Locate each line of the material that contains "qualquer", then return it.

====== Listed entries ======

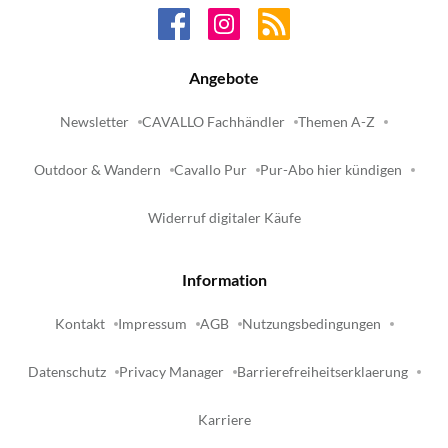
Angebote
Newsletter
CAVALLO Fachhändler
Themen A-Z
Outdoor & Wandern
Cavallo Pur
Pur-Abo hier kündigen
Widerruf digitaler Käufe
Information
Kontakt
Impressum
AGB
Nutzungsbedingungen
Datenschutz
Privacy Manager
Barrierefreiheitserklaerung
Karriere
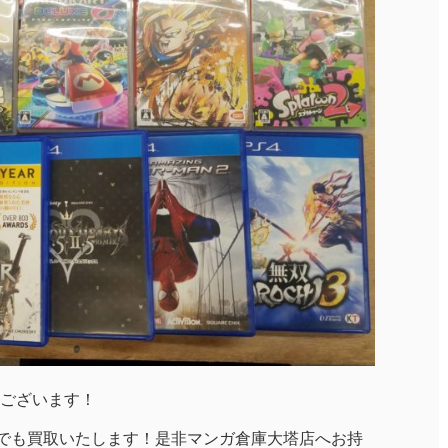
ございます！
んでも買取いたします！是非マンガ倉庫大塔店へお持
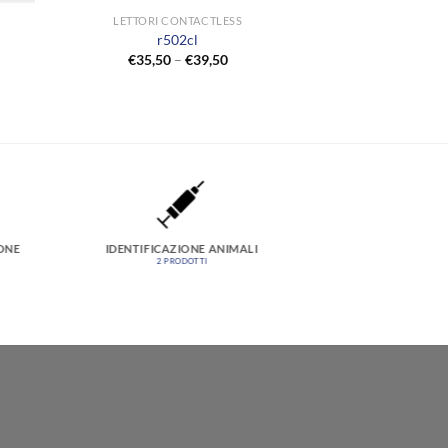
LETTORI CONTACTLESS
r502cl
€
35,50
–
€
39,50
ONE
IDENTIFICAZIONE ANIMALI
2 PRODOTTI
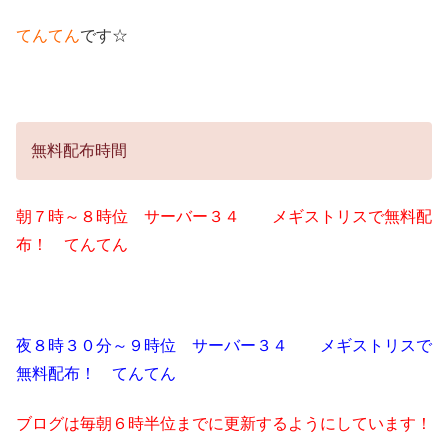
てんてん
です☆
無料配布時間
朝７時～８時位 サーバー３４ メギストリスで無料配
布！ てんてん
夜８時３０分～９時位 サーバー３４ メギストリスで
無料配布！ てんてん
ブログは毎朝６時半位までに更新するようにしています！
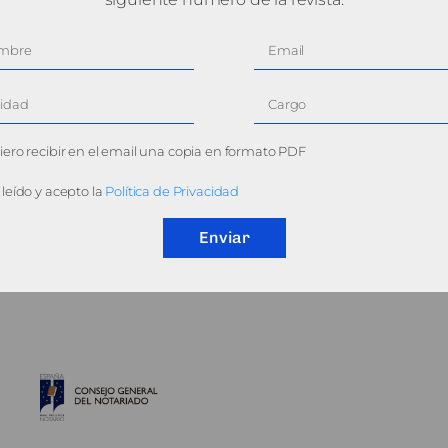
ero recibir en el email una copia en formato PDF
leído y acepto la
Política de Privacidad
Enviar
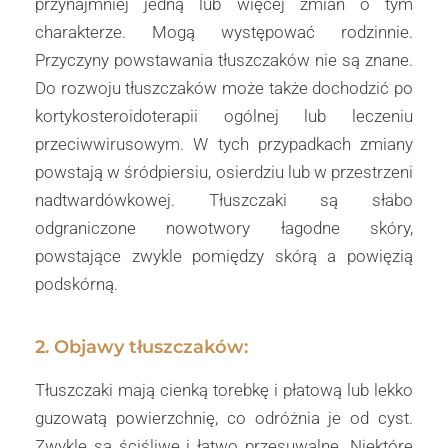
przynajmniej jedną lub więcej zmian o tym
charakterze. Mogą występować rodzinnie.
Przyczyny powstawania tłuszczaków nie są znane.
Do rozwoju tłuszczaków może także dochodzić po
kortykosteroidoterapii ogólnej lub leczeniu
przeciwwirusowym. W tych przypadkach zmiany
powstają w śródpiersiu, osierdziu lub w przestrzeni
nadtwardówkowej. Tłuszczaki są słabo
odgraniczone nowotwory łagodne skóry,
powstające zwykle pomiędzy skórą a powięzią
podskórną.
2. Objawy tłuszczaków:
Tłuszczaki mają cienką torebkę i płatową lub lekko
guzowatą powierzchnię, co odróżnia je od cyst.
Zwykle są ściśliwe i łatwo przesuwalne. Niektóre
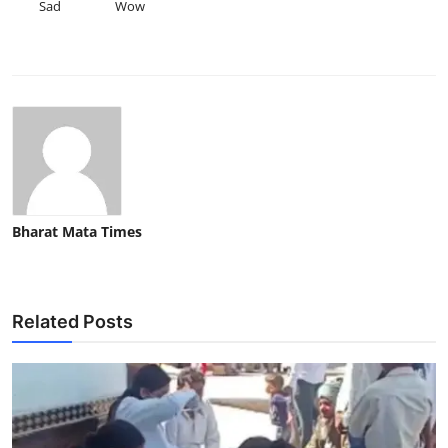
Sad
Wow
Bharat Mata Times
Related Posts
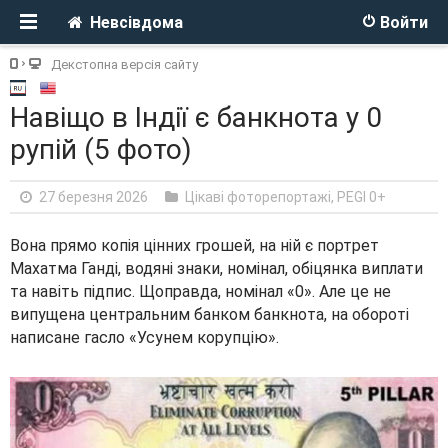
Невсівдома
Войти
Декстопна версія сайту
Навіщо в Індії є банкнота у 0
рупій (5 фото)
27 березня 2026
Цікаві фоторепортажі
,
PEGI 0+
Вона прямо копія цінних грошей, на ній є портрет
Махатма Ганді, водяні знаки, номінал, обіцянка виплати
та навіть підпис. Щоправда, номінал «0». Але це не
випущена центральним банком банкнота, на обороті
написане гасло «Усунем корупцію».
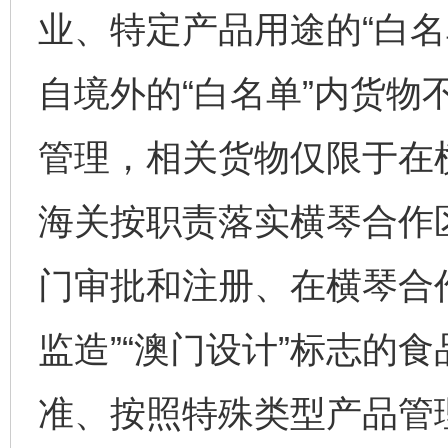
业、特定产品用途的“白名
自境外的“白名单”内货物
管理，相关货物仅限于在
海关按职责落实横琴合作
门审批和注册、在横琴合作
监造”“澳门设计”标志的
准、按照特殊类型产品管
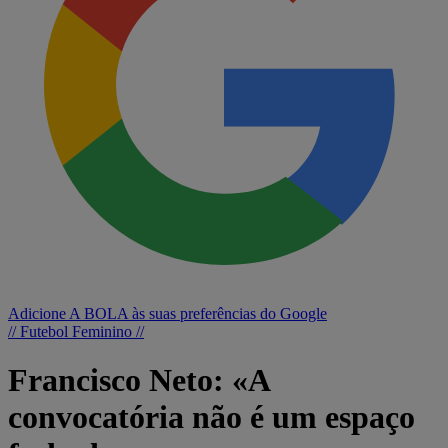
Adicione A BOLA às suas preferências do Google
// Futebol Feminino //
Francisco Neto: «A
convocatória não é um espaço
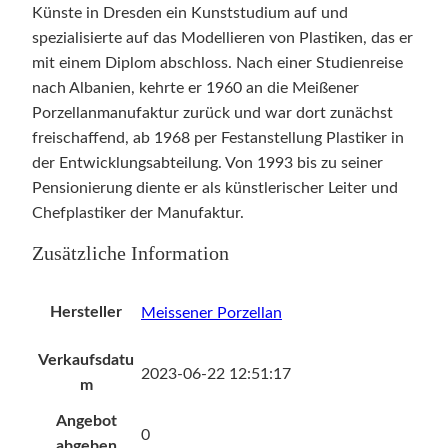
r
Künste in Dresden ein Kunststudium auf und
v
spezialisierte auf das Modellieren von Plastiken, das er
o
mit einem Diplom abschloss. Nach einer Studienreise
n
nach Albanien, kehrte er 1960 an die Meißener
P
Porzellanmanufaktur zurück und war dort zunächst
e
freischaffend, ab 1968 per Festanstellung Plastiker in
t
der Entwicklungsabteilung. Von 1993 bis zu seiner
e
Pensionierung diente er als künstlerischer Leiter und
r
Chefplastiker der Manufaktur.
S
Zusätzliche Information
t
r
a
Hersteller
Meissener Porzellan
n
g
Verkaufsdatu
2023-06-22 12:51:17
M
m
e
Angebot
n
0
abgeben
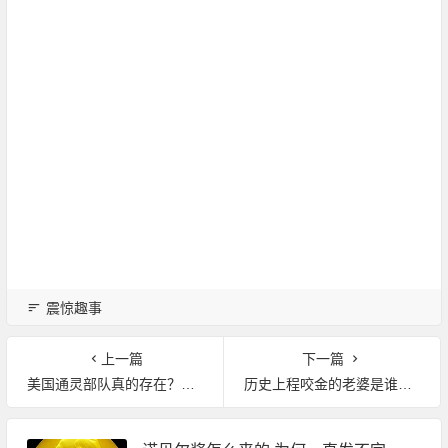
震惊趣事
上一篇
下一篇
美国通灵部队真的存在？这是一种什么计划？
历史上程咬金的老婆是谁总共有几个?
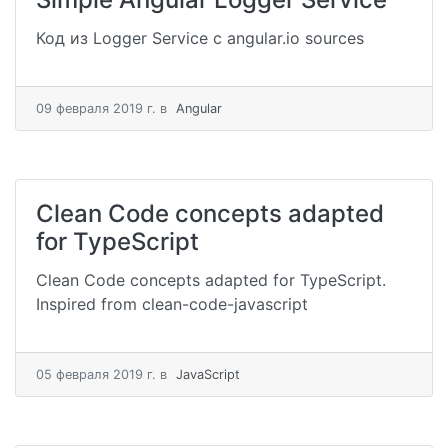
Код из Logger Service с angular.io sources
09 февраля 2019 г.
в
Angular
Clean Code concepts adapted
for TypeScript
Clean Code concepts adapted for TypeScript.
Inspired from clean-code-javascript
05 февраля 2019 г.
в
JavaScript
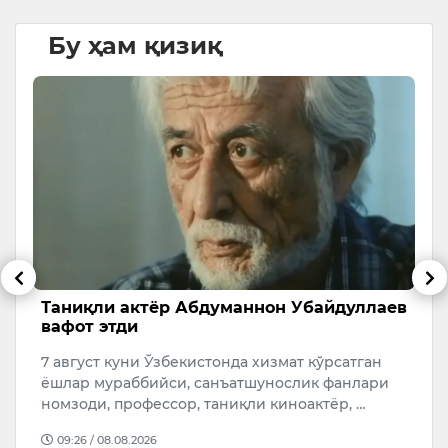
Бу ҳам қизиқ
Таниқли актёр Абдуманнон Убайдуллаев
Т
вафот этди
а
м
н
7 август куни Ўзбекистонда хизмат кўрсатган
7
ёшлар мураббийси, санъатшунослик фанлари
т
номзоди, профессор, таниқли киноактёр, …
Ч
09:26 / 08.08.2026
т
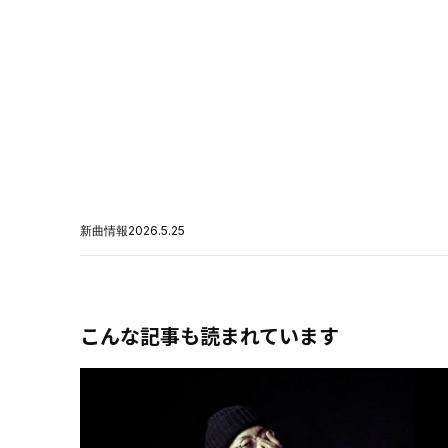
新曲情報
2026.5.25
こんな記事も読まれています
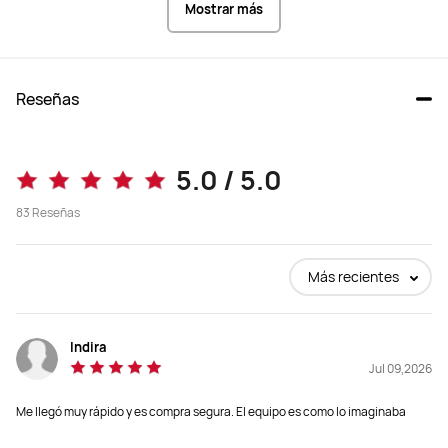
Mostrar más
Reseñas
5.0 / 5.0
83
Reseñas
Más recientes
Indira
Jul 09,2026
Me llegó muy rápido y es compra segura. El equipo es como lo imaginaba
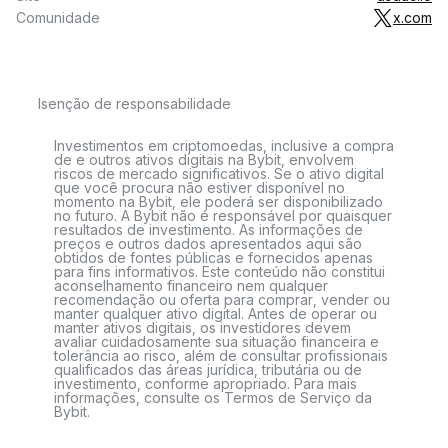
Comunidade
x.com
Isenção de responsabilidade
Investimentos em criptomoedas, inclusive a compra
de e outros ativos digitais na Bybit, envolvem
riscos de mercado significativos. Se o ativo digital
que você procura não estiver disponível no
momento na Bybit, ele poderá ser disponibilizado
no futuro. A Bybit não é responsável por quaisquer
resultados de investimento. As informações de
preços e outros dados apresentados aqui são
obtidos de fontes públicas e fornecidos apenas
para fins informativos. Este conteúdo não constitui
aconselhamento financeiro nem qualquer
recomendação ou oferta para comprar, vender ou
manter qualquer ativo digital. Antes de operar ou
manter ativos digitais, os investidores devem
avaliar cuidadosamente sua situação financeira e
tolerância ao risco, além de consultar profissionais
qualificados das áreas jurídica, tributária ou de
investimento, conforme apropriado. Para mais
informações, consulte os Termos de Serviço da
Bybit.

======

### Exercise result:
aconselhamento financeiro nem qualquer
manter qualquer ativo digital. Antes de operar ou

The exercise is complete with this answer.